I wanted to explore the relationships between programming languages subreddits, and their
behaviors for a long time. Recently I stumbled on a reddit dataset maintained by
archived all of reddit (and still is). I downloaded more than 100 GB of data (the last 3 months), and started my analysis.
This post is focused only on the results, and not the code (maybe for another post?).
Languages are ordered by subscribers count. I may have forgotten your favorite language (please contact me, and I'll add it right away).
Relative Word frequency
This visualization shows you the 100 most frequent words (less on your phone) in each subreddit, relative to the global mean. For instance, the word "learnpython" has a frequency of 0.2% over the Python subreddit while having a mean frequency of 0.01% over all programming language subreddits. Which means that its relative frequency is 0.19%. The surface of the bubbles is proportional to this relative frequency, and the color is darker as the relative frequency is higher.

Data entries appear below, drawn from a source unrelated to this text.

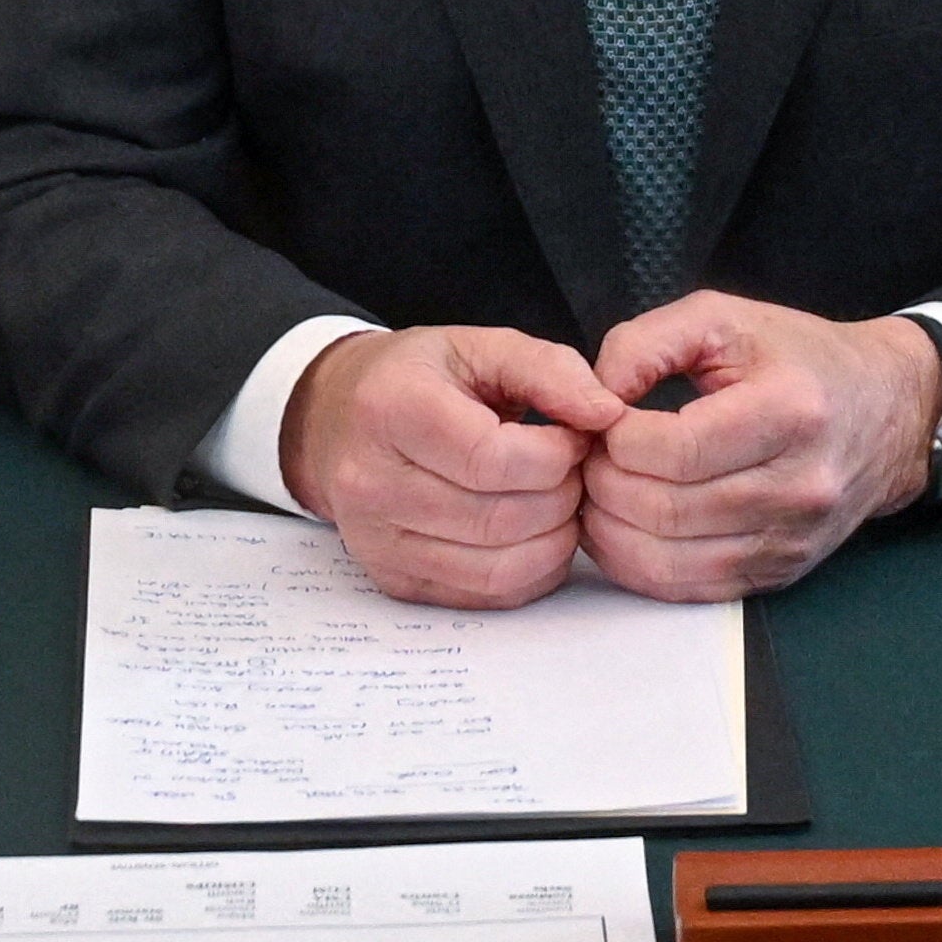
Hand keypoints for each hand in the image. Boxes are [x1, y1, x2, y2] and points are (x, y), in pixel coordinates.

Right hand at [281, 326, 624, 609]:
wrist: (335, 421)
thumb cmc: (415, 380)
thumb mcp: (478, 347)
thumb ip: (549, 368)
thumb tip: (606, 411)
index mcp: (390, 410)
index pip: (493, 460)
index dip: (556, 455)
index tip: (573, 438)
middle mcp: (371, 482)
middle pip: (500, 518)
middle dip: (561, 498)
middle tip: (574, 472)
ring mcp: (376, 540)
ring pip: (497, 568)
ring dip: (553, 540)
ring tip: (560, 502)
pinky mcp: (393, 579)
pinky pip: (483, 595)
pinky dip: (530, 572)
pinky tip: (538, 535)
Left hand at [574, 292, 941, 601]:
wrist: (886, 410)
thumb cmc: (800, 360)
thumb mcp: (723, 318)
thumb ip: (644, 343)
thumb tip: (591, 396)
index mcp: (790, 410)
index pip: (674, 450)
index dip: (616, 440)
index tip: (606, 421)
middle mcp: (799, 485)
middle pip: (665, 510)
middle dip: (604, 484)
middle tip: (591, 458)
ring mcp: (791, 538)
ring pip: (668, 560)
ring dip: (611, 529)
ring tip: (601, 490)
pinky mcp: (780, 572)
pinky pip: (689, 589)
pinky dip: (639, 564)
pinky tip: (625, 528)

- Python: This subreddit is quite educational! Words like "help", "learn", "questions", "encourage", are way more frequent.

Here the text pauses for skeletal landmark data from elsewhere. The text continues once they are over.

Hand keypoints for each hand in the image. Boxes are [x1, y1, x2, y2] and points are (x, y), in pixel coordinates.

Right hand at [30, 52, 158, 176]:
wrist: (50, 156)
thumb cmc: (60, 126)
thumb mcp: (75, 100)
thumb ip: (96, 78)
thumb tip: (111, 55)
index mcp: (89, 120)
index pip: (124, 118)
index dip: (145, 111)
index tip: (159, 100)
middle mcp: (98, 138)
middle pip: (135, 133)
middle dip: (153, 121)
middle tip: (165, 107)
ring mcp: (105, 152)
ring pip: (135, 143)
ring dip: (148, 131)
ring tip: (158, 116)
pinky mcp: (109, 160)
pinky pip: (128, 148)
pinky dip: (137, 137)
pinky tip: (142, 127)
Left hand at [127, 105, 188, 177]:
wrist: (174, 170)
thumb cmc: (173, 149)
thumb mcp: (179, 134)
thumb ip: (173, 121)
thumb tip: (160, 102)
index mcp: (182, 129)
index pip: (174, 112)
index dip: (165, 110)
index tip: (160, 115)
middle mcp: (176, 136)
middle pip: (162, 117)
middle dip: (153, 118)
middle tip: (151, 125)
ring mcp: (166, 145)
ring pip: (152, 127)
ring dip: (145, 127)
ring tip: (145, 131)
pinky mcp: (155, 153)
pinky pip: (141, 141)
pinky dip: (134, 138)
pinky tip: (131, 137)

- Java & C#: These languages have a reputation of enterprise usage. And it is verified with words like "company", "business", "developer" and "customer" that are indeed quite prevalent.

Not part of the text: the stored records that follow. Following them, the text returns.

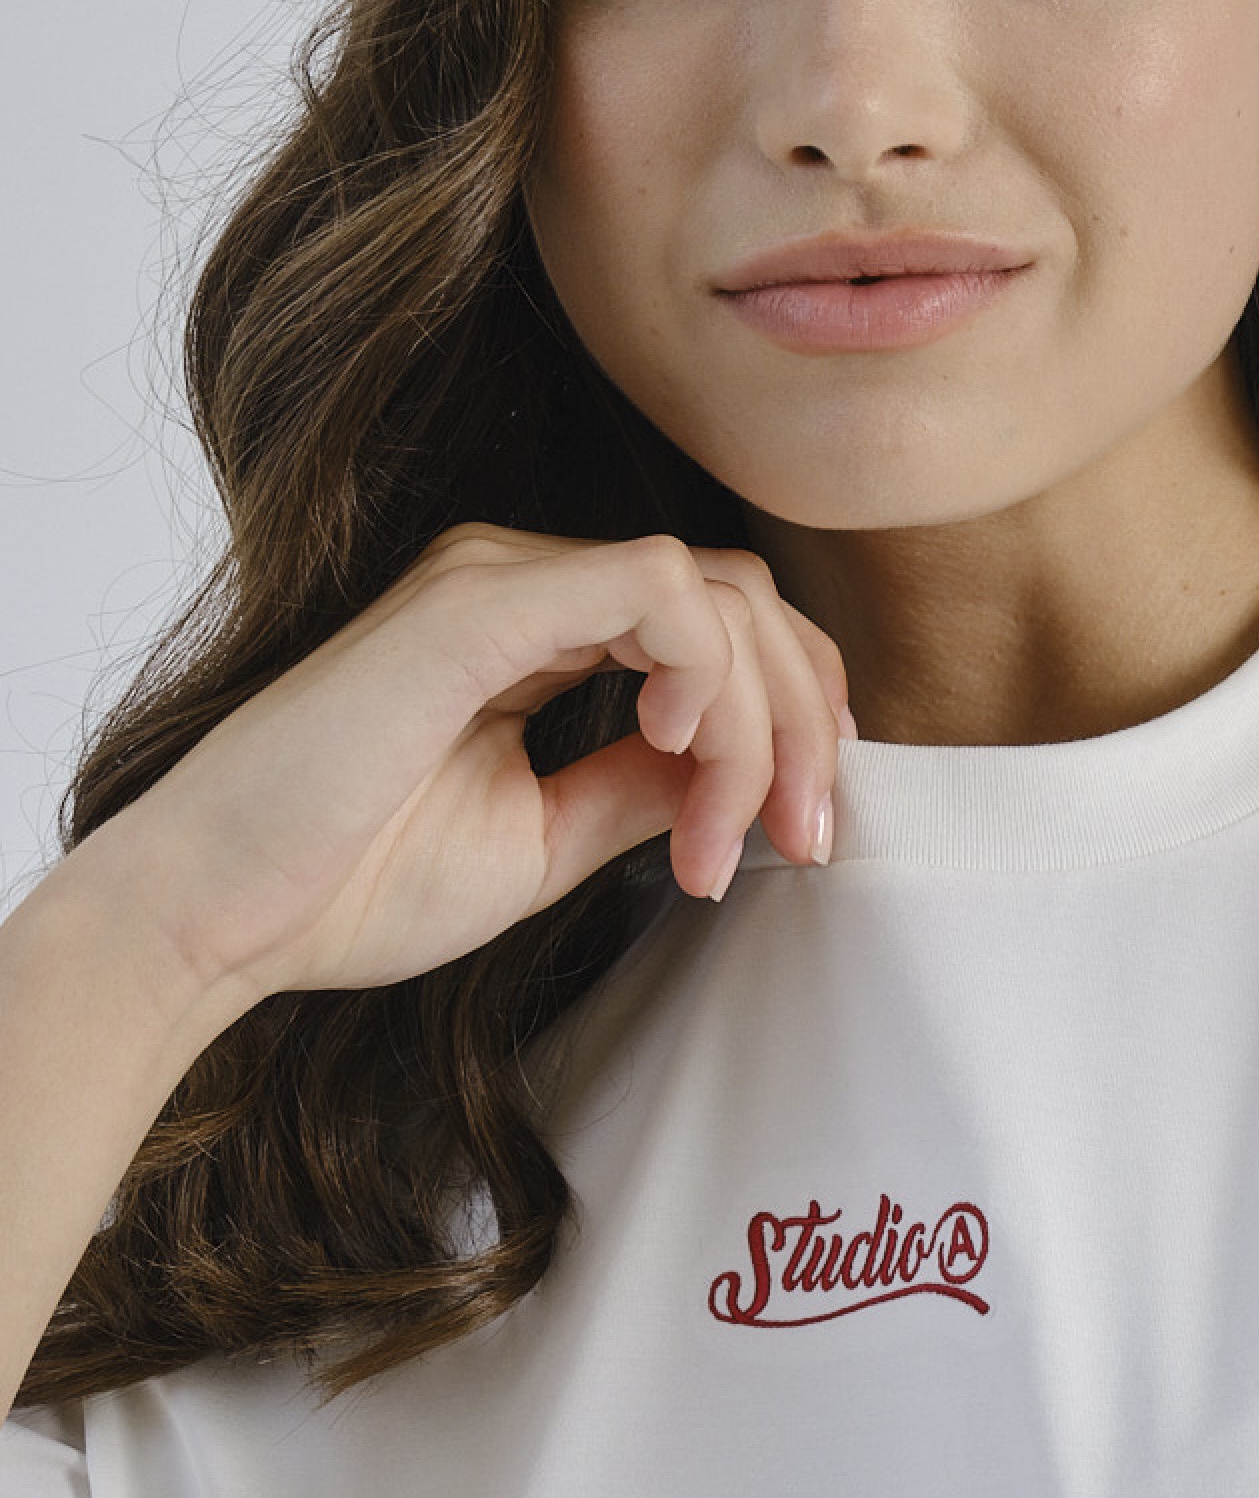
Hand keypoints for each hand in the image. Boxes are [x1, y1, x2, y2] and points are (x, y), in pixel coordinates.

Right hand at [63, 523, 851, 1018]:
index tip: (798, 839)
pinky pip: (656, 588)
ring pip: (720, 592)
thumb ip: (640, 790)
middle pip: (745, 600)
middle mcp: (524, 583)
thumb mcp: (543, 840)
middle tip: (804, 842)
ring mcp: (499, 581)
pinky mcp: (479, 606)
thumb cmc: (345, 885)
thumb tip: (745, 779)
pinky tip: (678, 746)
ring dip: (762, 724)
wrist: (214, 916)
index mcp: (536, 629)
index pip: (722, 629)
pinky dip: (705, 671)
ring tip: (719, 836)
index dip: (792, 724)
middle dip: (806, 727)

- Go: Can't escape the biggest controversy of Go: "generic(s)"
- Php: Comments contains way more "shit" than other languages. I'll let you draw conclusions as to why...
Commenters in Common
This matrix shows you the common commenters by programming subreddits. Each matrix element shows you the percentage of commenters in the row language also commenting in the column language. This visualization let us see the relationships between programming languages. We can make some simple observations:
- Python: The biggest language subreddit (in subscribers count) attracts commenters from almost every other subreddits (except Objective-C!).
- Swift: This language is pretty self-centered. R too, but some of its users also comment in the Python subreddit.
- Rust: A medium sized subreddit (in subscribers count), but surprisingly, it attracts commenters from a lot of subreddits.
Lets display the average comment length by subreddit. I don't know about you, but I expected the functional languages at the top of the rankings. And they are, with Scala and Ocaml. I also expected the length of comments to be somewhat proportional to subscribers count, as larger communities tends to have more "shallow" comments. You can somewhat see that effect on the biggest subreddits.
This last visualization shows you the average score for submissions. Using only the last 3 months, the data is maybe a bit too small for the smaller subreddits (Ocaml had only 83 submissions in 3 months). But nonetheless, we can see that if you need some internet points, you should probably submit in the Rust and Haskell subreddits!
That's it for our analysis! It is very simple and basic, and I'm sure there is a lot more to extract and visualize. Programming subreddits, with their comments and submissions, are a great to understand programming languages dynamics. I hope you enjoyed the visualizations. The tools I used: D3.js for the visualizations, SQLite to store the last 3 months of reddit, and Python to do the analysis.